Amelia didn't reply. Jones couldn't tell if she was mad, or merely irritated. Either way, he knew he was in for a fight. He tried again.
“There will be water shortages soon. If I don’t get a ride, I’ll die out here.”
“You’re telling me that you were able to get into the middle of the Mojave desert without help, but now you can’t get out? I find that hard to believe.”
“I will die out here,” insisted Jones. “The paperwork will be a mess.”
Amelia grunted. “That’s a compelling point. Are you aware that Blue Cross Blue Shield is refusing to pay out any health insurance claims, indefinitely? It is a good thing you already have your wisdom teeth out. Where is Bugs?”
“Truckee Temporary.”
“Huh,” murmured Amelia, finally sounding interested. “I have a few friends at Truckee. There might be some carpool opportunities. Was Bugs mixed up with the grow bust? I didn’t know he was into that.”
“He was a bystander.”
Amelia snorted. “Always the bystander, never has a ride. I’ll take care of Bugs. Anything else?”
“Can you get me a new phone? The Feds bugged this one.”
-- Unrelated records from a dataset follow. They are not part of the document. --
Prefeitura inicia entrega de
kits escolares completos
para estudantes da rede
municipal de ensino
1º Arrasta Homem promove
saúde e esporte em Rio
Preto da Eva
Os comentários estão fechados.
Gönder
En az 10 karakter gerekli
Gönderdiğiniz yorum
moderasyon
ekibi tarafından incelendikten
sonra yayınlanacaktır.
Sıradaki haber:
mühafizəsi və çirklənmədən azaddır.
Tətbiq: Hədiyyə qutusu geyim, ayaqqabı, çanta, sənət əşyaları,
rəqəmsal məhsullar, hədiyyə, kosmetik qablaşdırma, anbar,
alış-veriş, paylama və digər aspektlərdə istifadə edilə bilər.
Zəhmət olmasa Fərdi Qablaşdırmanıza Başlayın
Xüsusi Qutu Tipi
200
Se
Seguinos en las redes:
“You can't get a phone, or a tablet, or a coffee cup anywhere in the Bay Area right now,” said Amelia. "The payment grid is down. Don't use the phone for personal calls. Anything else?”
“How’s your week going?”
“Jones, it’s not a good time!” Amelia hung up. Jones looked down at the phone in his hand. He would send her a postcard. Maybe that was the way to get through to her. Jones valued Amelia’s ability to keep the lights on in his detective agency, but it was sometimes hard to communicate with her. Performance management had never been one of his strengths.
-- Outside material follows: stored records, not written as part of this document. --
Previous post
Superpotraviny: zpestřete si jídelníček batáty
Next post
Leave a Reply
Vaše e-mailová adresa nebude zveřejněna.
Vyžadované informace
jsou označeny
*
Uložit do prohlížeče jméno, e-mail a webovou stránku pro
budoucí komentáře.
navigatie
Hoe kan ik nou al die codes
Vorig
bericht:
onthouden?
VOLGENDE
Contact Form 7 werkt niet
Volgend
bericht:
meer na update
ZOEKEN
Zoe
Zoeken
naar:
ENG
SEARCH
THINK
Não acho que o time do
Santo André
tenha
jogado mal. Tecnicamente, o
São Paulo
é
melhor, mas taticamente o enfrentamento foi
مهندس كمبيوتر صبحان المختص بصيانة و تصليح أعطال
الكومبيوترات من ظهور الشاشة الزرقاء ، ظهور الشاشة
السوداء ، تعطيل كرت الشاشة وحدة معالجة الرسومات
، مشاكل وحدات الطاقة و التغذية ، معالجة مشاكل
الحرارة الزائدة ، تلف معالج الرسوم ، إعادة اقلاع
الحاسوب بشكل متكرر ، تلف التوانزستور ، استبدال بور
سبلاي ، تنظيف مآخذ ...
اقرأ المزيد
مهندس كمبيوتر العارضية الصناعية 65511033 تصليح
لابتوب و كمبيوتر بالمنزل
Jones left the motel and started walking. He would trust Amelia to get Bugs a ride. He would trust Bugs to come to him. There was only trust left now. Trucks passed on the highway, but they didn’t stop. An hour stretched into two, and the sun fell behind the motel roof. Jones felt the weight of the day draining away from him. At night, the ground cooled off more and lost most of its daytime heat, but in the daytime, the desert heat was so strong that anyone sleeping outside would cook slowly in their sleep.
Once, at his first software engineering job, his manager asked how he was doing. After a few minutes of evasion, Jones admitted that he was doing very poorly, and wouldn't it be better to just say so? His manager stared at him for a long time, so long that Jones worried he’d missed a cue to leave the room.
“Honesty,” his manager repeated. "Is that a new policy?" Jones said he would avoid it in the future, and he had expected the conversation to be over then.
“I’m not sure this company has a right to exist,” his manager said. “Every day I encounter more and more instances of fraud. Some willful. Some not. We’re committing time fraud right now, without meaning to.”
Since then, Jones realized that being a bit detached was generally better for his health than being more involved in someone else's work issues, but he still couldn’t bring himself to lie his way out of the conversation. It might not be that healthy, but it was the way he worked, and Amelia seemed to know and accept that, and would lie for him. He really did value that.